As we have previously reported here and here, the National Labor Relations Board’s (“NLRB”) new rules governing union representation elections go into effect today, April 14, 2015. Congress passed a resolution disapproving the new “quickie” or “ambush” rules, but President Obama vetoed it. While lawsuits have been filed in Texas and the District of Columbia challenging the new rules, at this point no court has halted their implementation. Thus, absent late-breaking developments, employers need to be prepared for this brave new world.
Under the new rules, elections will be expedited. Disputes over the unit selected by the union will be resolved in a hearing normally scheduled for no more than eight days after the filing of the petition. Moreover, the employer must identify all of its concerns with the group of employees targeted by the union in a “statement of position” filed the day before the hearing, or those arguments will be waived. Excelsior lists must be provided more quickly, and elections will be held within 10 to 25 days after the filing of the petition.
The bottom line: by design, employers will not have adequate time to prepare a campaign to educate their employees about the issues that will arise if they vote for union representation. Thus, it is imperative that all employers evaluate their risks of union organizing activity, and do what you can now to prepare ahead of time.
Human resources and industrial relations professionals identify a number of factors that can make employees more susceptible to union organizing. No employer is free from all of these characteristics, but a prevalence of more than a few of these factors will make the employer an attractive target for the union organizer. Those include:
- Pay or benefits that are not competitive
- Poor communications
- Rapid or constant changes in schedules
- Safety or health concerns
- Broken promises
As employers audit these vulnerabilities, the key is to remember that perception is far more important than reality. For instance, few managers think that they play favorites. But will employees perceive that opportunities are being shared fairly, or discipline applied uniformly? Managers invariably complain that employees may not know all the facts, but the union organizer will not give the company the benefit of the doubt. If you conclude that employees may perceive these issues to be problems, whether true or not, the employer needs to act – sooner rather than later.
After assessing these and other risk factors to identify vulnerable groups of employees, what can an employer realistically do ahead of time to prepare for potential union organizing drives? While it is impossible to have a campaign ‘in a box,’ there are a number of possible steps that every employer with non-union operations can at least consider:
- Consider what you can do now to address any of the most glaring vulnerabilities you have uncovered in your risk assessment. Once a petition has been filed, you are stuck with the ‘status quo’ through the election.
- Carefully analyze foreman, leads or charge employees to be certain who are statutory “supervisors” under the NLRB’s standards. In any union election campaign, supervisors are the employer’s eyes and ears, but also the company’s voice – yet under the new election rules procedures, the employer may not get any determination as to whether employees who are close to the line are or are not supervisors.

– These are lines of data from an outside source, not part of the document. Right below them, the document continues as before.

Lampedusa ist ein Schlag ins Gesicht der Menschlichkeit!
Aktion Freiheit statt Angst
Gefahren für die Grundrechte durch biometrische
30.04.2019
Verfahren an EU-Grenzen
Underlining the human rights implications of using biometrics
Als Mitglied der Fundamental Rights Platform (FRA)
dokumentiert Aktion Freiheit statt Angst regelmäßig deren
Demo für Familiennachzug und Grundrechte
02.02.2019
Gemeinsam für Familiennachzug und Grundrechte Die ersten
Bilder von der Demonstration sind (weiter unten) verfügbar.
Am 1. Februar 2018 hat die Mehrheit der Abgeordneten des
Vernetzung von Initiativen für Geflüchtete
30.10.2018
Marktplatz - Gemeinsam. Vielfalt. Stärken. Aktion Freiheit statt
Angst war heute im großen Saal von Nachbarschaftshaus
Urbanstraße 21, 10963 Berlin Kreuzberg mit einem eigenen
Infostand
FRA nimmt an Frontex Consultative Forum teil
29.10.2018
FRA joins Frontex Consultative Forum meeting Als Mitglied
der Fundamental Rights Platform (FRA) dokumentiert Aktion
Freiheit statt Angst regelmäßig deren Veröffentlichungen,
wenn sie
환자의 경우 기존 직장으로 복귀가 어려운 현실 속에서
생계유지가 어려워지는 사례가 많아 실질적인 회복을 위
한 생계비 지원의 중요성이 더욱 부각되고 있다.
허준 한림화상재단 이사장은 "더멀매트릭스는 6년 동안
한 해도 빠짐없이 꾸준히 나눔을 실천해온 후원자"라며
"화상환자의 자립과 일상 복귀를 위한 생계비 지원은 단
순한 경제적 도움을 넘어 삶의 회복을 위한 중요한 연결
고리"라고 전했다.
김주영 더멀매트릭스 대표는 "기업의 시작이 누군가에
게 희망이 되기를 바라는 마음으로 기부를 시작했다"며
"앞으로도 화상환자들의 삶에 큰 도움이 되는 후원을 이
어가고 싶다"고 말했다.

- Carefully train supervisors and managers about the warning signs for union activity — in all likelihood, the union organizers have been working with employees in secret for weeks or months before an election petition is filed.
- Train supervisors and managers how to lawfully communicate the company’s messages regarding unionization.
- Make sure your handbook or company policies will pass muster under the boards current (aggressive) standards – as we discussed here.
- Along those lines, if you would prefer your company remain nonunion, tell your employees that, and why.
- For at–risk groups of employees, plan the outline of a 10 to 21 day campaign: who would you have communicate the company’s story, how would you organize employee meetings, and what would your messages be?
Most of these efforts should be coordinated with an attorney familiar with the standards developed by the Board. Those requirements are frequently not at all intuitive, and many times differ from standards developed under other employment laws.
The only way to deal with the possibility of an ambush is by preparing ahead of time. Employers are well advised to consider the suggestions above now, while they still have time – because they will not have time under the quickie election rules.